Rechtsverordnung zur Bestimmung der Folgen einer Ordnungswidrigkeit.

Gemeinhin wird mit Bußgeldkatalog (BKat) die Anlage 1 zur Bußgeldkatalog-Verordnung (BKatV) gemeint.
Er wird vom Bundesverkehrsministerium erlassen, das dazu aufgrund von § 26a des Straßenverkehrsgesetzes (StVG) berechtigt ist.

Der BKat gilt für Ordnungswidrigkeiten im Straßenverkehr, also Verstöße gegen StVG und Straßenverkehrsordnung (StVO).
Er gilt einheitlich für das gesamte Bundesgebiet.

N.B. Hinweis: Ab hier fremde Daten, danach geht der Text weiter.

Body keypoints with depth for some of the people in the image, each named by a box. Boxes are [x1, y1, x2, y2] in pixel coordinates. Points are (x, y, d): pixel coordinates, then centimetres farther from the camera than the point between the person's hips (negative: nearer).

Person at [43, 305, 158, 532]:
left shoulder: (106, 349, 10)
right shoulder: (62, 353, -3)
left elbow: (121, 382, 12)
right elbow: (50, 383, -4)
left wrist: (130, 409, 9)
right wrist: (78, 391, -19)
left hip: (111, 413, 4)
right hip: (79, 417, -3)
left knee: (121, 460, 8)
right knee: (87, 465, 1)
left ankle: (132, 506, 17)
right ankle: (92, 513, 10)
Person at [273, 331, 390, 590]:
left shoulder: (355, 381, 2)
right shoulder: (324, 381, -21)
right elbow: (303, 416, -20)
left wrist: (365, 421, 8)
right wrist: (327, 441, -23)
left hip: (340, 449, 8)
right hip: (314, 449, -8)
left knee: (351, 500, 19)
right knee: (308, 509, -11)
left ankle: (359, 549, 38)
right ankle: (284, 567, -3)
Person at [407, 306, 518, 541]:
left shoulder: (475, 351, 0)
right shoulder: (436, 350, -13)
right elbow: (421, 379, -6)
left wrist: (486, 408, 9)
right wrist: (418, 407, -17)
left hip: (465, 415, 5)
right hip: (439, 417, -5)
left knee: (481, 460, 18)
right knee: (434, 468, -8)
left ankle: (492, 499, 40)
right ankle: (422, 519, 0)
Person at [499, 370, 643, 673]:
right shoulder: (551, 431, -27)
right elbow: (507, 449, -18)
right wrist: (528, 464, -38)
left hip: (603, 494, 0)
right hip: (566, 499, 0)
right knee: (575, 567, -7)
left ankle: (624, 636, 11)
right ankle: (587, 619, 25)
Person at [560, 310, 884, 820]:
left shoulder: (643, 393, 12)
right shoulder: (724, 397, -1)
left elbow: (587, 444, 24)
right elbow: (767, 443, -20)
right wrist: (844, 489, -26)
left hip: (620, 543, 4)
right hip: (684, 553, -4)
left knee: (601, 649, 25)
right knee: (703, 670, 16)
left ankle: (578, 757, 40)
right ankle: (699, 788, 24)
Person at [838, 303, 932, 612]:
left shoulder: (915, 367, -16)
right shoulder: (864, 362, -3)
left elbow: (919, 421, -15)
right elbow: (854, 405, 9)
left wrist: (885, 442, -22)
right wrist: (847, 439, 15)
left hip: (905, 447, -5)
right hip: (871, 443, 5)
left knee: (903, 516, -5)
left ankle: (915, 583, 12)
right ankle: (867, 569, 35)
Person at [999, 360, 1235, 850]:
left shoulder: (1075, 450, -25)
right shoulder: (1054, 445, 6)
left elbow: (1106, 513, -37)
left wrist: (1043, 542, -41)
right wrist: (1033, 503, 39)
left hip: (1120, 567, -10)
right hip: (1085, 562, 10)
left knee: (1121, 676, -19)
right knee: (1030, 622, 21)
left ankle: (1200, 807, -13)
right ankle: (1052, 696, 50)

Der BKat besteht aus Regelsätzen für die Anordnung von Fahrverboten, die Verhängung von Geldbußen (Verwarnungsgeld und Bußgeld) und die Eintragung ins Verkehrszentralregister.

  • Grundsätzlich sind Geldbußen bis 750 Euro möglich.
    Vereinzelt sind neuerdings sogar bis zu 1.000 Euro (illegale Autorennen) oder sogar 1.500 Euro (Alkohol- und Drogenverstöße gemäß § 24a Absatz 4 StVG) zulässig.
  • Bei Beträgen bis 35 Euro erfolgt nur eine Verwarnung ohne Eintrag in das Verkehrszentralregister in Flensburg (keine "Punkte in Flensburg")
    Bei Beträgen von 40 Euro und mehr werden gleichzeitig bis zu vier Punkte in Flensburg eingetragen.
  • Bei grober und beharrlicher Pflichtverletzung ist ein Fahrverbot von bis zu drei Monaten vorgesehen, je nach Schwere der Tat.

Die Regelsätze sind Zumessungsrichtlinien für durchschnittliche Tatumstände.
In Ausnahmefällen kann von den Sätzen abgewichen werden.

Praxistipp:

Ein Fahrverbot darf nur verhängt werden, wenn der Fahrzeugführer grob und beharrlich seine Pflichten verletzt. Der Betroffene kann besondere Ausnahmeumstände darlegen, die das Fehlen einer groben und beharrlichen Pflichtverletzung im Einzelfall belegen und so das Fahrverbot verhindern. Solche Umstände können sich beispielsweise im Fall einer Geschwindigkeitsüberschreitung aus der geringen Anzahl der Schilder, die die Geschwindigkeitsbegrenzung angezeigt haben, ergeben. War dies auf einer langen Strecke nur ein Schild, muss das zu schnell Fahren kein grober Pflichtverstoß sein, so dass das Fahrverbot zu Unrecht verhängt wäre.